ScreenSounds

Dedicated to reviews and news of music for film, TV and games

Friday, September 07, 2007

CD REVIEW - THE LAST LEGION


The Last Legion
Music by Patrick Doyle
Varese Sarabande VSD 6820 (EU)
15 Tracks 51:24 mins

We can all be very thankful that Patrick Doyle is still with us, following his serious illness of a few years ago, for now, more than ever, he is producing the goods - and how.
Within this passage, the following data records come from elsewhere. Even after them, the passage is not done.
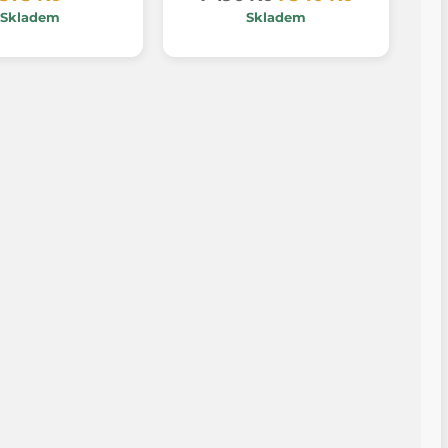
Skladem
Skladem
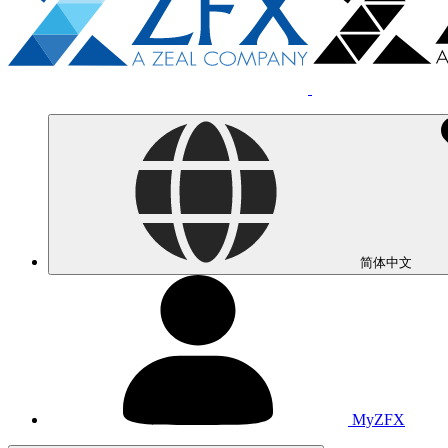
简体中文
MyZFX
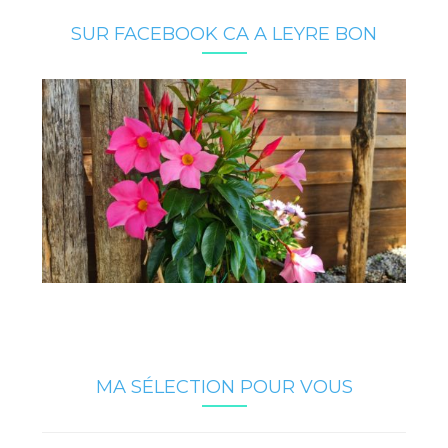
SUR FACEBOOK CA A LEYRE BON
MA SÉLECTION POUR VOUS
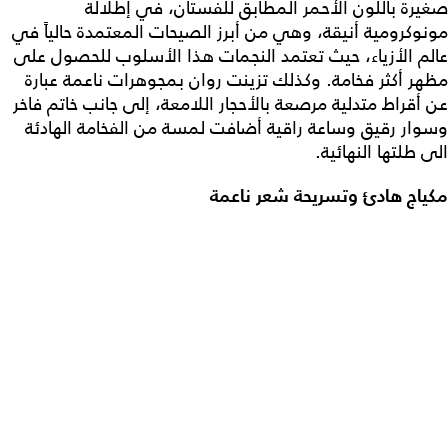
صغيرة باللون الأحمر المطابق للفستان، في إطلالة
مونوكرومية أنيقة، وهي من أبرز الصيحات المعتمدة حالياً في
عالم الأزياء، حيث تعتمد النجمات هذا الأسلوب للحصول على
مظهر أكثر فخامة. وكذلك تزينت روان بمجوهرات ناعمة عبارة
عن أقراط متدلية مرصعة بالأحجار اللامعة، إلى جانب خاتم فاخر
وسوار رقيق وساعة راقية أضافت لمسة من الفخامة الهادئة
الى طلتها النهائية.
مكياج هادئ وتسريحة شعر ناعمة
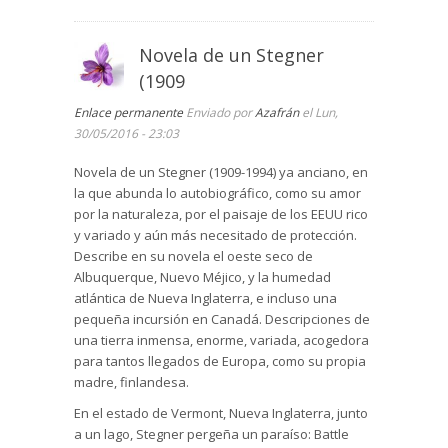
Novela de un Stegner
(1909
Enlace permanente
Enviado por
Azafrán
el Lun,
30/05/2016 - 23:03
Novela de un Stegner (1909-1994) ya anciano, en
la que abunda lo autobiográfico, como su amor
por la naturaleza, por el paisaje de los EEUU rico
y variado y aún más necesitado de protección.
Describe en su novela el oeste seco de
Albuquerque, Nuevo Méjico, y la humedad
atlántica de Nueva Inglaterra, e incluso una
pequeña incursión en Canadá. Descripciones de
una tierra inmensa, enorme, variada, acogedora
para tantos llegados de Europa, como su propia
madre, finlandesa.
En el estado de Vermont, Nueva Inglaterra, junto
a un lago, Stegner pergeña un paraíso: Battle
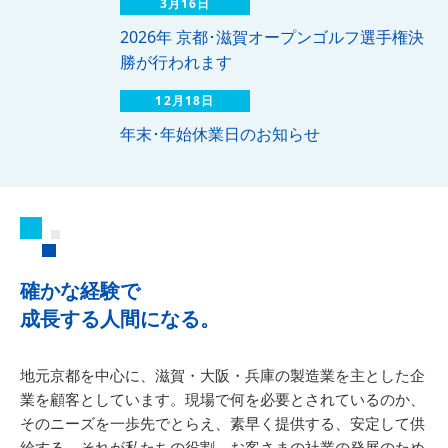
3月16日
2026年 京都･滋賀オープンゴルフ選手権決
勝が行われます
12月18日
年末･年始休業日のお知らせ
確かな経験で
成長する人間になる。
地元京都を中心に、滋賀・大阪・兵庫の製造業を主とした企
業を顧客としています。現場で何を必要とされているのか、
そのニーズを一歩先でとらえ、素早く提供する、安定して供
給する。それが私たちの役割。お客さまの社業の発展のため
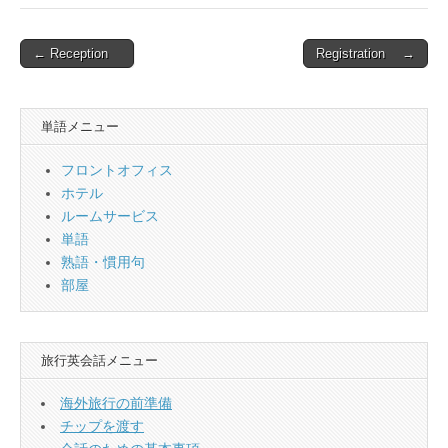
Post
← Reception
Registration →
navigation
単語メニュー
フロントオフィス
ホテル
ルームサービス
単語
熟語・慣用句
部屋
旅行英会話メニュー
海外旅行の前準備
チップを渡す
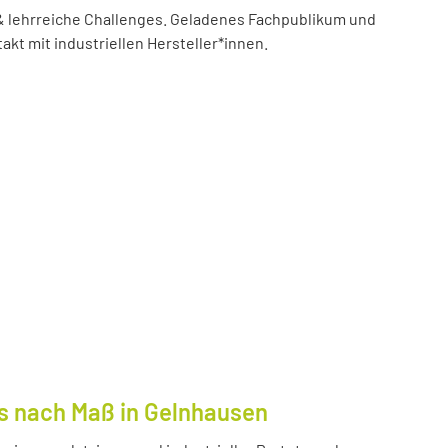
 lehrreiche Challenges. Geladenes Fachpublikum und
akt mit industriellen Hersteller*innen.
s nach Maß in Gelnhausen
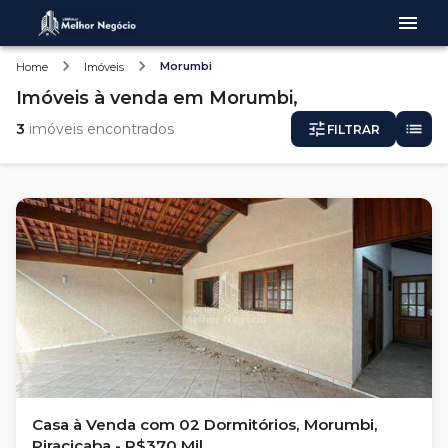
Morumbi
Home
Imóveis
Imóveis
à venda
em
Morumbi,
3
imóveis encontrados
FILTRAR
Casa à Venda com 02 Dormitórios, Morumbi,
Piracicaba - R$370 Mil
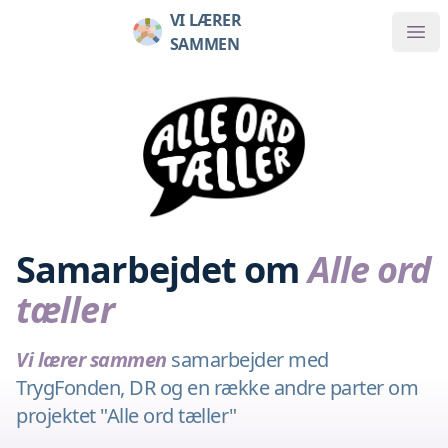
VI LÆRER
SAMMEN
Samarbejdet om
Alle ord
tæller
Vi lærer sammen
samarbejder med
TrygFonden, DR og en række andre parter om
projektet "Alle ord tæller"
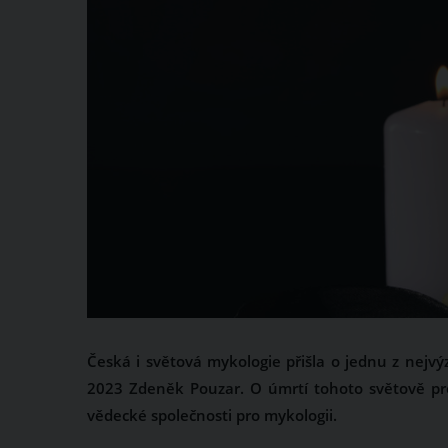
Česká i světová mykologie přišla o jednu z nejvý
2023 Zdeněk Pouzar. O úmrtí tohoto světově pr
vědecké společnosti pro mykologii.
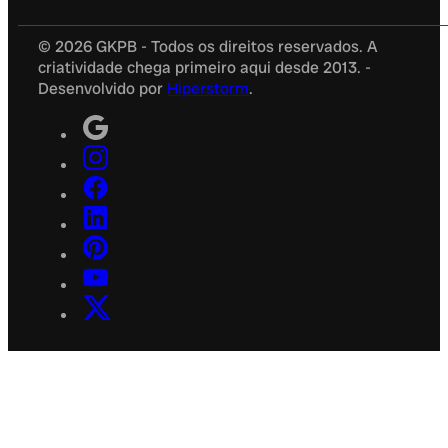
© 2026 GKPB - Todos os direitos reservados. A
criatividade chega primeiro aqui desde 2013. -
Desenvolvido por
Hiperstorm
.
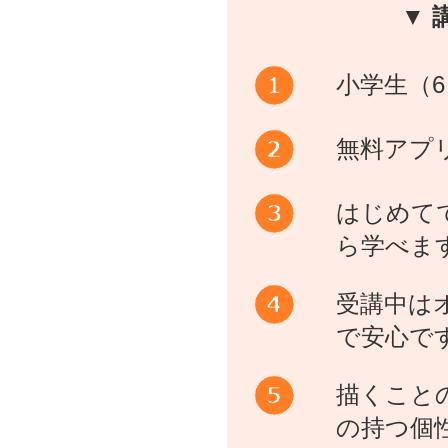
▼ 
小学生（6
無料アプ
はじめて
ら学べま
受講中は
で安心で
描くこと
の持つ個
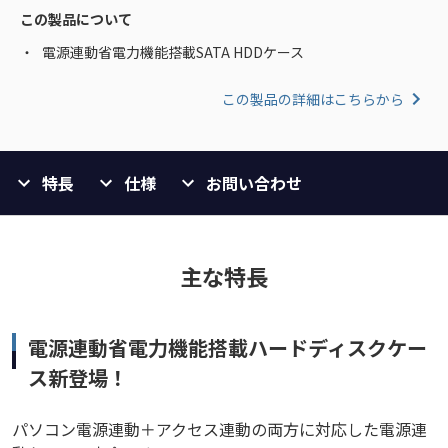
この製品について
電源連動省電力機能搭載SATA HDDケース
この製品の詳細はこちらから
特長
仕様
お問い合わせ
主な特長
電源連動省電力機能搭載ハードディスクケー
ス新登場！
パソコン電源連動＋アクセス連動の両方に対応した電源連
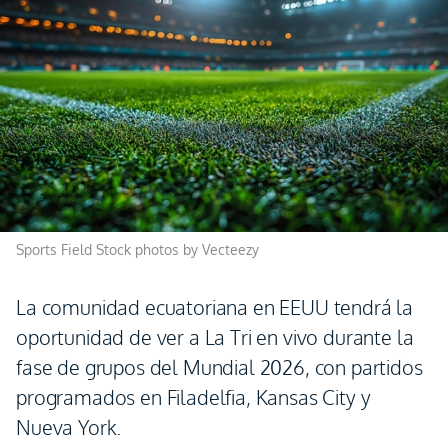
Sports Field Stock photos by Vecteezy
La comunidad ecuatoriana en EEUU tendrá la
oportunidad de ver a La Tri en vivo durante la
fase de grupos del Mundial 2026, con partidos
programados en Filadelfia, Kansas City y
Nueva York.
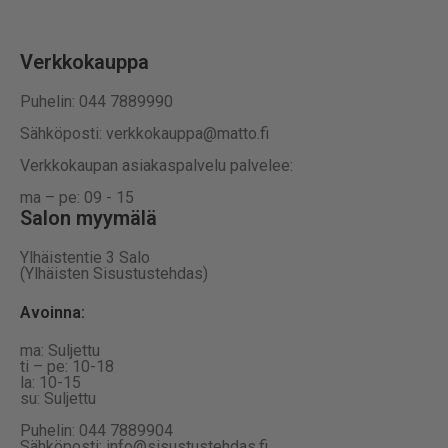
Verkkokauppa
Puhelin: 044 7889990
Sähköposti: verkkokauppa@matto.fi
Verkkokaupan asiakaspalvelu palvelee:
ma – pe: 09 - 15
Salon myymälä
Ylhäistentie 3 Salo
(Ylhäisten Sisustustehdas)
Avoinna:
ma: Suljettu
ti – pe: 10-18
la: 10-15
su: Suljettu
Puhelin: 044 7889904
Sähköposti: info@sisustustehdas.fi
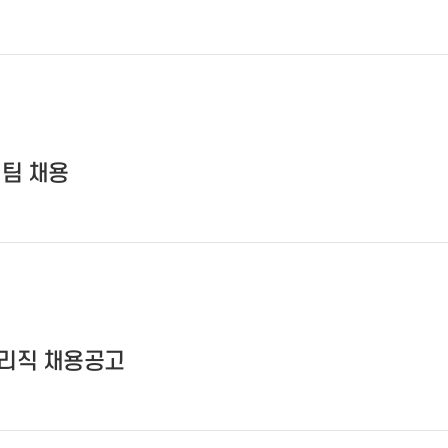
리팀 채용
관리직 채용공고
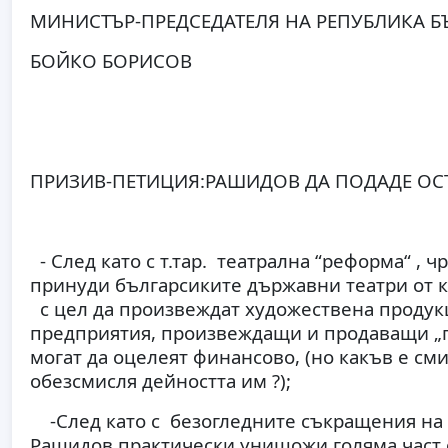
МИНИСТЪР-ПРЕДСЕДАТЕЛЯ НА РЕПУБЛИКА Б
БОЙКО БОРИСОВ
ПРИЗИВ-ПЕТИЦИЯ:РАШИДОВ ДА ПОДАДЕ ОС
- След като с т.тар. театрална “реформа“ ,
принуди българсиките държавни театри от к
с цел да произвеждат художествена продукц
предприятия, произвеждащи и продаващи „пр
могат да оцелеят финансово, (но какъв е см
обезсмисля дейността им ?);
-След като с безогледните съкращения на 
Рашидов практически унищожи голяма част 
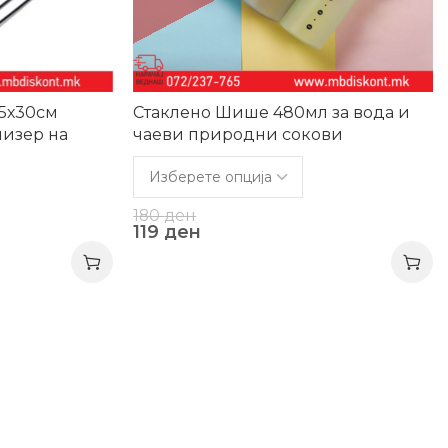
25х30см
Стаклено Шише 480мл за вода и
изер на
чаеви природни сокови
180
ден
119
ден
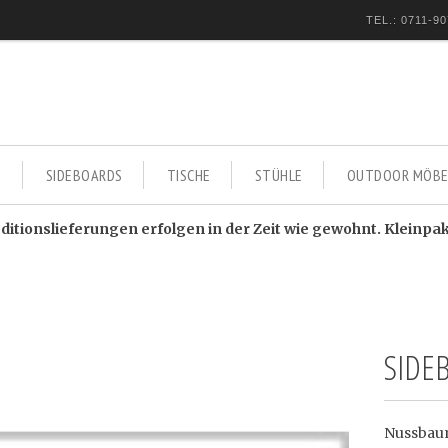
TEL.: 0711-90
E
SIDEBOARDS
TISCHE
STÜHLE
OUTDOOR MÖBE
itionslieferungen erfolgen in der Zeit wie gewohnt. Kleinpa
SIDE
Nussbaum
Following excellent scores for the Nanny McPhee, Harry Potter and the Goblet of Fire and Eragon, now comes his thrilling music for The Last Legion, starring Colin Firth and Ben Sir Ben Kingsley, with the young star of TV's Feather Boy (scored incidentally, and excellently, by Debbie Wiseman), among others, playing the the 12-year old and last emperor of Rome.
Utilising the most excellent services of the London Symphony Orchestra and Choir, Doyle has produced some fabulous music for the film, including a memorable main theme, first heard moving weightily to a triumphant ending in the opening album track "Sacred Pentangle" and at its most triumphal in the following "Coronation," but then repeated in variations throughout many subsequent tracks, sometimes competing with the theme for the enemies of Rome, first heard in the dramatic actioner "Goths Seize Rome" and most effectively thereafter in "Death of Vortgyn."
Other tracks of particular note (though all have something to offer) are the stringed fugue-like "Escape from capri," the heroic and purposeful "Journey to Britannia; the nobility and triumph of "Hadrian's Wall;" the magical opening to "Excalibur;" the flowing "Sword Play Romance;" "Who Killed Them?" with its choral lament; the inspiring opening and conflict of "The Battle of Hadrian's Wall" and the satisfying vaiations on the main theme in the concluding "No More war."
If you like your music to be big and symphonic, with strong themes, you'll lap this up as much as I did.